Tuesday 13 December 2011

And today at CERN . . .


. . . absolutely no work got done. Instead, everyone flooded the main auditorium early in the morning. It was full by 11:30 a.m. There were people sitting in the aisles. No one could connect to the internet because the wireless routers were flooded. Security prevented anyone else from entering after noon if they hadn't already found a seat.

The reason for the fuss was at 2:00 p.m., when the spokespeople for ATLAS and CMS (in that order) presented the status of their Higgs boson searches with the jaw-dropping amount of data they each collected this year.
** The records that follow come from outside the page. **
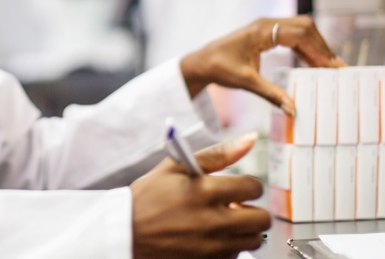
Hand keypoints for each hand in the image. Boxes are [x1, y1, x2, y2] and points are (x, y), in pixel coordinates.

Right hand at [131, 133, 269, 258]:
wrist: (124, 233)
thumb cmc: (148, 197)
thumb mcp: (176, 166)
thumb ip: (218, 153)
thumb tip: (250, 138)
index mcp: (206, 191)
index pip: (253, 188)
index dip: (248, 186)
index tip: (238, 188)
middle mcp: (212, 221)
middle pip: (261, 219)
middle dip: (252, 210)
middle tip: (236, 207)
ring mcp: (211, 247)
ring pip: (252, 240)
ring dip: (243, 230)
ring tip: (224, 223)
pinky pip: (235, 256)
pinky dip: (229, 247)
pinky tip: (212, 238)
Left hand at [179, 16, 343, 115]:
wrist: (202, 61)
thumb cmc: (220, 68)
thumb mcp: (246, 83)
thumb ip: (271, 94)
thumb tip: (293, 110)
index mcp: (261, 31)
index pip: (299, 34)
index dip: (319, 49)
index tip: (332, 67)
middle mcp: (266, 23)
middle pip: (305, 27)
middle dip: (322, 46)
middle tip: (336, 68)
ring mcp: (267, 26)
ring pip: (301, 29)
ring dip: (316, 46)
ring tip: (330, 67)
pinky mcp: (267, 32)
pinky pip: (293, 35)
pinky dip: (306, 47)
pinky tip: (314, 63)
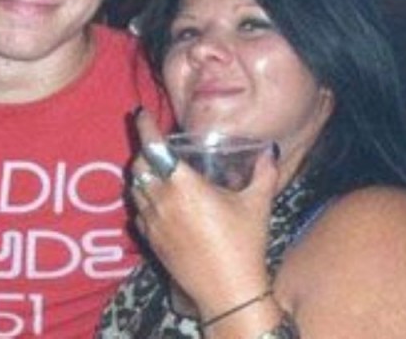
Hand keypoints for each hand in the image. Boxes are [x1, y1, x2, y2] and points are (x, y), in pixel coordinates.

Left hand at [130, 109, 279, 317]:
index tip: (142, 115)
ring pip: (134, 189)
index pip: (155, 148)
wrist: (227, 290)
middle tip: (157, 146)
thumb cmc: (243, 244)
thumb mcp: (257, 204)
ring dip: (141, 175)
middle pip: (138, 166)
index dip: (145, 128)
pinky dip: (142, 200)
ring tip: (157, 171)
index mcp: (184, 185)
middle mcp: (162, 201)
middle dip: (143, 151)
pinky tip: (158, 203)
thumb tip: (270, 151)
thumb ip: (264, 173)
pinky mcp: (151, 242)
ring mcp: (153, 223)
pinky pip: (138, 213)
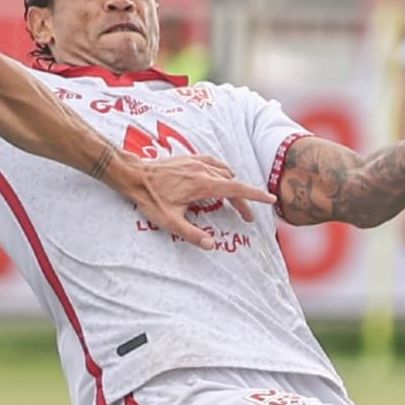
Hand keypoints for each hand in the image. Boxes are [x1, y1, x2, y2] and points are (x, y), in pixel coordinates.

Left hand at [115, 152, 277, 250]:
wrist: (133, 174)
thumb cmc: (150, 198)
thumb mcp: (169, 221)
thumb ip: (191, 234)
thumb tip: (211, 245)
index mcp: (202, 185)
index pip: (237, 189)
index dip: (256, 196)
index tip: (271, 199)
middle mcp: (203, 171)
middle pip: (233, 184)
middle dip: (244, 200)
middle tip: (247, 218)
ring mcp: (196, 162)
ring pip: (224, 173)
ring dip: (233, 186)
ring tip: (234, 202)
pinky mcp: (189, 158)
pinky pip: (213, 163)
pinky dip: (222, 172)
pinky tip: (219, 178)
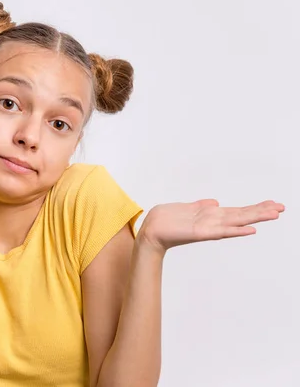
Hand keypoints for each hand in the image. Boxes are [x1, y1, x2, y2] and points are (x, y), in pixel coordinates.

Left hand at [138, 199, 284, 252]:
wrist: (150, 231)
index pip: (237, 211)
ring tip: (274, 214)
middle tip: (283, 208)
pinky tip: (251, 230)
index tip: (273, 204)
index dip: (254, 207)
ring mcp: (208, 228)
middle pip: (241, 215)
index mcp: (210, 215)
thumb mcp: (186, 208)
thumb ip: (200, 206)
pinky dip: (236, 231)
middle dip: (261, 211)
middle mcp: (213, 222)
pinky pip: (221, 231)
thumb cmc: (166, 220)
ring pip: (236, 221)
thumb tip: (215, 201)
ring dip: (255, 218)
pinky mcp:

Details can be found here: http://public.web.cern.ch/public/

Details can probably also be found on innumerable news and science websites. But I would suggest starting with what CERN had to say on the matter. After all, since scientists at CERN are studying the particle, shouldn't they know best what they've found out?

Wednesday 7 December 2011

Change is in the Air

picture from science.nature.nps.gov

Today, the LHC ended the last of its heavy ions runs. Data-taking for 2011 is over, with over 5 inverse femtobarns of data delivered to each of the multipurpose experiments. The technical shut-down has begun.

CERN won't shut down of course, not for a while yet. Analyzing all that data is going at a fever-pitch, and with the end of beams in the accelerator tunnel the accelerator and experiments will be swarmed by engineers and technicians making repairs. But things are changing.

My little corner of this great enterprise is changing, too. As I'm planning on graduating next summer, my time at CERN now has an end date. I will return to the US early next year.

Boy oh boy, do I have a lot to get done.